■ Work order:
Copy out every line in the entries below that includes "ESTATE".

[Record extracts]

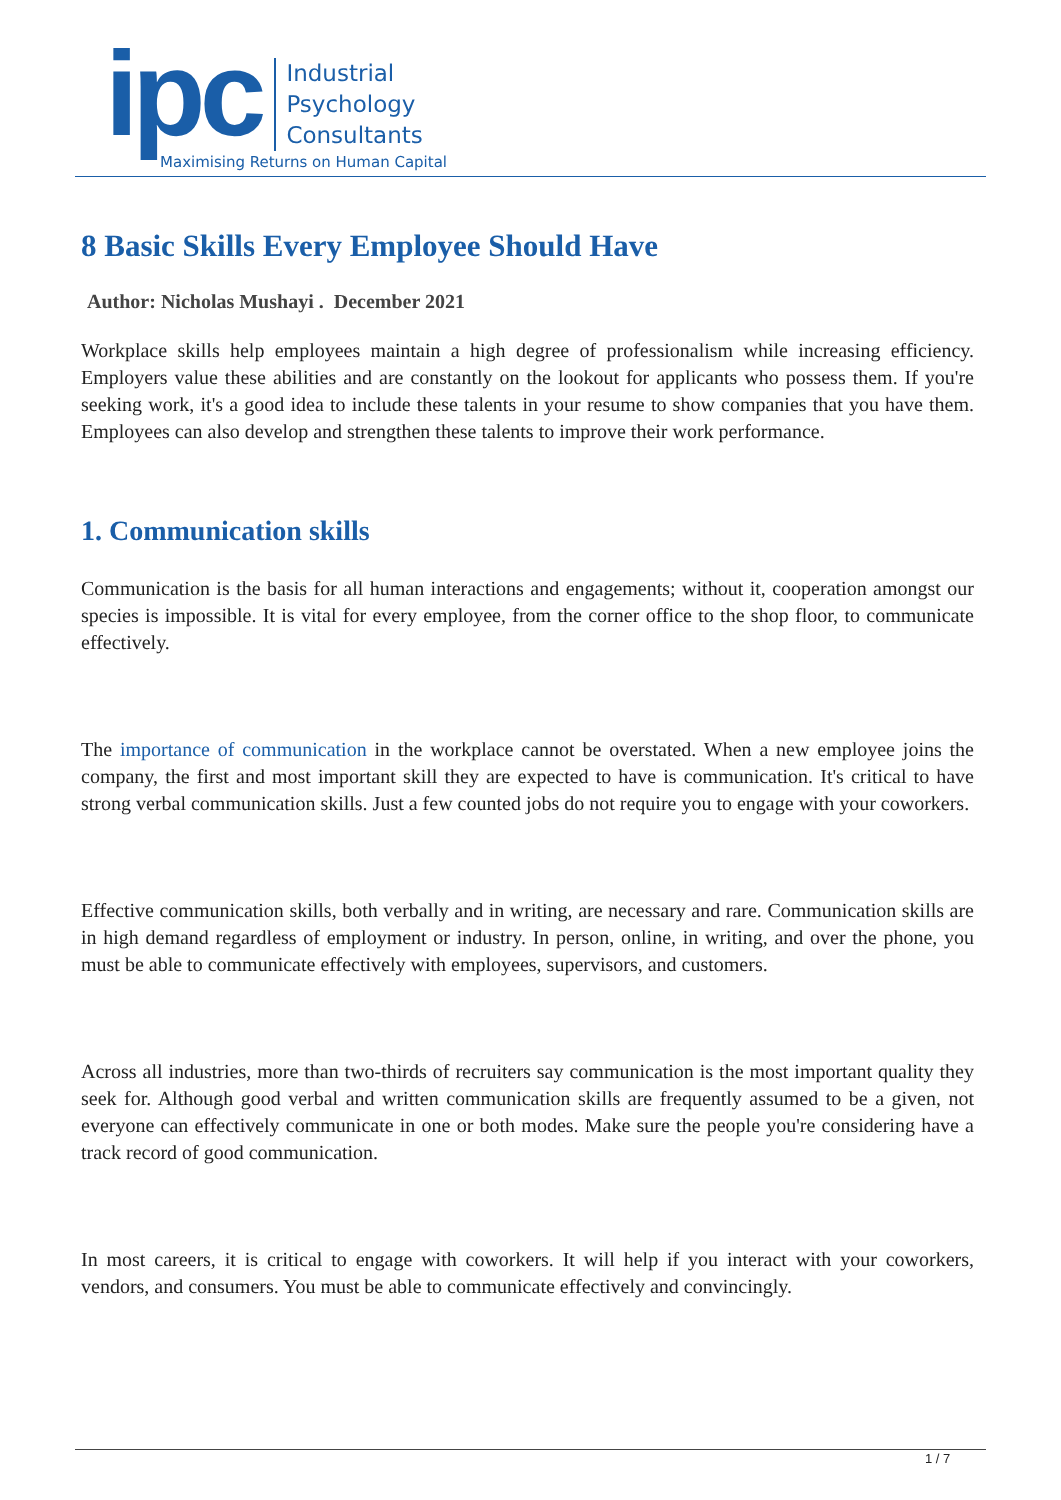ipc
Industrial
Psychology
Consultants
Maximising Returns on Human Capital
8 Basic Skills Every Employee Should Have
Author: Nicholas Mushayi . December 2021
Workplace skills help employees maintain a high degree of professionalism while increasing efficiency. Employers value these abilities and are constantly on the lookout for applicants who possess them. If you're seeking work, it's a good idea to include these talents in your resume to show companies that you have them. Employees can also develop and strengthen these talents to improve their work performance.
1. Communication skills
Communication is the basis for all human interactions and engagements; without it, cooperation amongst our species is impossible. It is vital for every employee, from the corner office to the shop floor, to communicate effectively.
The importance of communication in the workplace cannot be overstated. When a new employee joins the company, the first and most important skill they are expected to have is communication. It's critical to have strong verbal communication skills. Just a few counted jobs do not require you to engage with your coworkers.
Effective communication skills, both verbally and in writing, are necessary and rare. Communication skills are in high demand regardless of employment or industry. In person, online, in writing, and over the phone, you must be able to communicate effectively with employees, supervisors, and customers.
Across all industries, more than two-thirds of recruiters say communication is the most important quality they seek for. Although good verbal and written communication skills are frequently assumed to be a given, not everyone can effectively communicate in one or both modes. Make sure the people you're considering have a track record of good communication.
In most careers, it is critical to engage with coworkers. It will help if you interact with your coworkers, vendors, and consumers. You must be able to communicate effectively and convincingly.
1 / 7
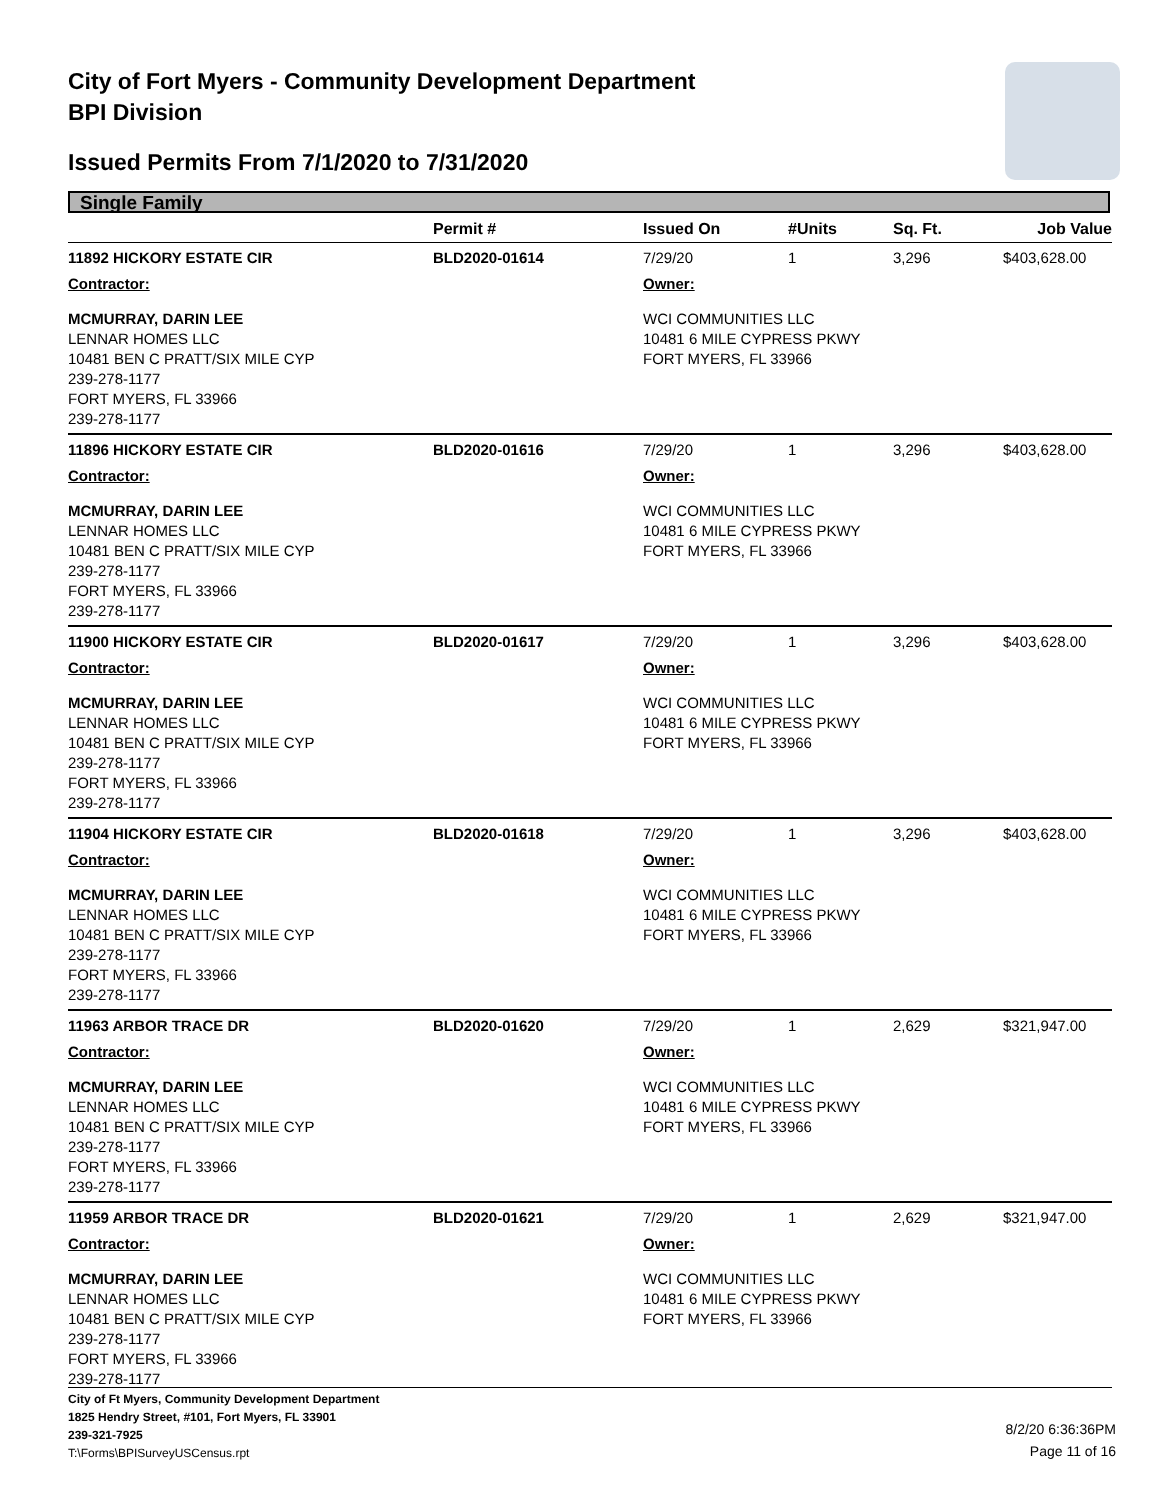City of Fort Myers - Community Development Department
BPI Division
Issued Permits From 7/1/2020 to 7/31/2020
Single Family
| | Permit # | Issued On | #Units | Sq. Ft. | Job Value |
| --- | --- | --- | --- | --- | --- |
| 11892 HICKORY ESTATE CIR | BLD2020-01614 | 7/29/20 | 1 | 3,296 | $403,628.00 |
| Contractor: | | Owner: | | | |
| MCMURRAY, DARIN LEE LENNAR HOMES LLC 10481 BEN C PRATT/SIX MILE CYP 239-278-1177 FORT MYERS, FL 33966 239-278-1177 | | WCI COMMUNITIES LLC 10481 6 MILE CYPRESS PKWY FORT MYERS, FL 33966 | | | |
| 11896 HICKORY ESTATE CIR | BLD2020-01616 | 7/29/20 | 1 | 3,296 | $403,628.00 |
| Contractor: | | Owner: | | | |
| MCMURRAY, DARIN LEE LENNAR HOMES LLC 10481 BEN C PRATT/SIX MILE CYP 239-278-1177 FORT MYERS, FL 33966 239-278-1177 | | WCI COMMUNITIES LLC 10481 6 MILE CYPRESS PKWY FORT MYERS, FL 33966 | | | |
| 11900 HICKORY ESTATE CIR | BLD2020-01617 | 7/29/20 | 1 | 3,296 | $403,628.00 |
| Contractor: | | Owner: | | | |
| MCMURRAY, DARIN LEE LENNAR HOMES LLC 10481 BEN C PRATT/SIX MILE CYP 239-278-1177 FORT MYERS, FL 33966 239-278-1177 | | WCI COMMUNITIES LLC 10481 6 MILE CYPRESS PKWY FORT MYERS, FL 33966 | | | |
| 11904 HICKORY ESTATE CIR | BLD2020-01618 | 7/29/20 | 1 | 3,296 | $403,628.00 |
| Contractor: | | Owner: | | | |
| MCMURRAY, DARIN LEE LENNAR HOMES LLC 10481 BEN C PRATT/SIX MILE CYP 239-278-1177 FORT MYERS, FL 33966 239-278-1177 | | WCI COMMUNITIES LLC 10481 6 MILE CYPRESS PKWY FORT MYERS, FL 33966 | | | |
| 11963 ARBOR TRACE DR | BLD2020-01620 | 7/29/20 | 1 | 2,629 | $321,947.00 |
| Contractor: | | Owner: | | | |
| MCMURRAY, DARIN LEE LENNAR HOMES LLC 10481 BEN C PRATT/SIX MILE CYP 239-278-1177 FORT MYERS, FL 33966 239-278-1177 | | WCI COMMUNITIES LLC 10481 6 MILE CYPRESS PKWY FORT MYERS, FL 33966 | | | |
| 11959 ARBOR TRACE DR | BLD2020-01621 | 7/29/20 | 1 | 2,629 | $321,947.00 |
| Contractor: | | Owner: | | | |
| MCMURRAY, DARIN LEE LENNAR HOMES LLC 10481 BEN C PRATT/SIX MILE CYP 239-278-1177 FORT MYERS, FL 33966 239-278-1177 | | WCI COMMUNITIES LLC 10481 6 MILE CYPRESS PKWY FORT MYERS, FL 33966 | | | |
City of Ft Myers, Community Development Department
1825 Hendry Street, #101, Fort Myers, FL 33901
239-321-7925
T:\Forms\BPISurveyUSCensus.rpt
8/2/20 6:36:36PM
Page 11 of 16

[/Record extracts]

■ Answer space:
| 11892 HICKORY ESTATE CIR | BLD2020-01614 | 7/29/20 | 1 | 3,296 | $403,628.00 |
| 11896 HICKORY ESTATE CIR | BLD2020-01616 | 7/29/20 | 1 | 3,296 | $403,628.00 |
| 11900 HICKORY ESTATE CIR | BLD2020-01617 | 7/29/20 | 1 | 3,296 | $403,628.00 |
| 11904 HICKORY ESTATE CIR | BLD2020-01618 | 7/29/20 | 1 | 3,296 | $403,628.00 |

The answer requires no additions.